At the top of the learning curve for Generative AI

Thu Nov 14 2024

Subscribe:

The mass adoption of generative AI models has yet to arrive.

Its growth will be driven by fundamental factors as the technology starts its journey down the learning curve, lowering the cost in developing and deploying models towards every general application. In the next 3-7 years, generative AI models will be as commonplace as gradient boosting and decision tree models for prediction and classification tasks.

By way of a simple analogy about the retail industry:

Within an apparel retailer, there are 2 critical business functions: branding & marketing, supply chain & distribution. High performance supply chain operations and distribution is often buttressed by the accuracy of the firm’s demand and supply forecasts. Over-forecasting demand could easily wipe out the firm’s quarterly profits. Under-forecasting demand will greatly limit growth.

Prior to the arrival of modern sample and compute efficient ML techniques (i.e. XGBoost and random forest) for predicting time series data, leading global retailers (i.e. Nike, P&G, LLBean) crafted demand and supply forecasting models by hand. Even in the early 2000’s and 2010’s, these firms hired enormous teams of business analysts and managers to fine-tune and manage supply chain and distribution forecasts.

Yet, by the late 2010’s, a novice computer programmer can easily train an highly accurate demand/supply forecast model (based on gradient descent) with a few lines of code and a small historical dataset. These models power the modern e-commerce world (i.e. Amazon, Walmart, etc..) predicting the demand and supply of their product lines to the minute and hour.

While the large language models have disrupted the world, the underlying mechanics and intuitions have not changed. The primary difference is that transformer-based LLM’s require substantially more (1) compute, and (2) data; many orders of magnitude more of both ingredients for the model to learn as generalized models.

The barriers to development will continue to decline.

Compute supply is currently constrained. Yet, chip supply is classically cyclical (over the past 40-60 years), and it will soon enter a cycle of oversupply.
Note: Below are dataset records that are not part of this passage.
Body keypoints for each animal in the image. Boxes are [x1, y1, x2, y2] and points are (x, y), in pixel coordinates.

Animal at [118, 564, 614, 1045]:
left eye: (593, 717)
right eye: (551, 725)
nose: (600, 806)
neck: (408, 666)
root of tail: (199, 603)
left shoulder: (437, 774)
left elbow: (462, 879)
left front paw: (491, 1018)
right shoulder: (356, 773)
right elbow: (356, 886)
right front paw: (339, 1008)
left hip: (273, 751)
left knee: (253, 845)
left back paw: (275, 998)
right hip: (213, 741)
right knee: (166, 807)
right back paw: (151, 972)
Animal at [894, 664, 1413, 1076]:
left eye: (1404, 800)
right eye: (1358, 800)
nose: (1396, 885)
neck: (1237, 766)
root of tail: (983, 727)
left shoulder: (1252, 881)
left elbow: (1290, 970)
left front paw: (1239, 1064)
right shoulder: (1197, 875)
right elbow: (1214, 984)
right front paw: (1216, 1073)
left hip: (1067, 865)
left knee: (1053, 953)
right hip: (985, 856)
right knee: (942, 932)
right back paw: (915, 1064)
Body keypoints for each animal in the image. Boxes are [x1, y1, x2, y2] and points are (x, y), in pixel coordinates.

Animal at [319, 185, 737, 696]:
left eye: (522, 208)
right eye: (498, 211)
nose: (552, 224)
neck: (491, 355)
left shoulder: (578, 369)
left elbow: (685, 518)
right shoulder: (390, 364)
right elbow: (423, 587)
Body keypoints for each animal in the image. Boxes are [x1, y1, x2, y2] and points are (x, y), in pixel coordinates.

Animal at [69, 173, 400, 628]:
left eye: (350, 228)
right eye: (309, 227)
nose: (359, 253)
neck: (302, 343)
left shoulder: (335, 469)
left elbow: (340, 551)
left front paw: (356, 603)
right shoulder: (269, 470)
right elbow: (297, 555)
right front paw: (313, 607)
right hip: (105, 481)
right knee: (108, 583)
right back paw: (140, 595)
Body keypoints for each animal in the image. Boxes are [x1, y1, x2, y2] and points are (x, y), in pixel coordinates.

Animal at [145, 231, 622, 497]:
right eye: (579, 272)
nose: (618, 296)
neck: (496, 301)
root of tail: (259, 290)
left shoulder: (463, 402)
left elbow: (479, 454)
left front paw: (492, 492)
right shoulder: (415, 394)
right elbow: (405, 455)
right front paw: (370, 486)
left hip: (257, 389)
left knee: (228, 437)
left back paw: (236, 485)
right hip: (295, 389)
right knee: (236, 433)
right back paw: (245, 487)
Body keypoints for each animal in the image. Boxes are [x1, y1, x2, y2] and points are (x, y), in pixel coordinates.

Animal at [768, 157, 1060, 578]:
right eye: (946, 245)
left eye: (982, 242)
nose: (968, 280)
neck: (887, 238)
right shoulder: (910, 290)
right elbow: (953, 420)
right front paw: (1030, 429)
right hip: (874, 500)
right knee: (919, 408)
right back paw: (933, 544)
There will continue to be systems engineering constraint problems to be solved; but I am hopeful that the current rate of capital investment will be sufficient to unlock these barriers (i.e. the physical practicality of a $10B datacenter vs. a $100B datacenter in terms of connectivity, power, and management).

Data will be a more multi-faceted and complex problem; there are at least 3 factors: (1) specialized/fit-for-purpose data, (2) volume of world representational data, and (3) systems engineering to ease the distribution and ingestion of data in large-scale training.

Specialized data (#1) and volume of world representational data (#2) are somewhat orthogonal to each other, but it is important to understand them together.

Specialized data (#1) is a pre-existing constraint of ML for current users and firms; nothing has fundamentally changed about whether a firm or user has high-quality proprietary data or not. If a firm has historical data relevant to its products, then it is absolutely in the best position to use that data to develop and deploy generative AI applications.

World representational data (#2) is a continuous research problem. It is known that current datasets are not exhaustive and comprehensive of our world; yet there is some fear of “running out of data”. Capital continues to flow to firms which conduct foundational research for data formats, modalities, and techniques to represent our entire world.

Yet, with the sliver of world representational data (mostly from the internet), leading research labs have already shown the tremendous potential of large models by the current releases. While there is likely some declining returns to scale in a continuous fashion, I am hopeful that there will be some step-level discontinuity improvement in this area from modalities and format research. For example, neural networks are notoriously bad at representing 3-dimensions, various tricks are utilized to navigate this problem; yet humans only experience the world in 3-dimensions. Humans learn representations with much greater sample efficiency.

Scaling up data and compute infrastructure (#3) is a classic systems problem that is being solved by firms like Databricks and leading AI labs. This is unlikely to be a primary constraint to value creation.

The accumulation of value creation from generation AI will accrue to the users and the rest of the global economy.

As these barriers decline, training and/or deploying generative AI models and applications will become commonplace. We are likely far from reaching the bottom of the learning curve for this category of technology. As a result, leading model builders today must rely on their distribution-driven economies of scale to grow the market and retain share.

Fortunately, because we are still the top of the curve and in the early innings, there is still much to do to realize this vision. So much has yet to be built, and many opportunities lie ahead.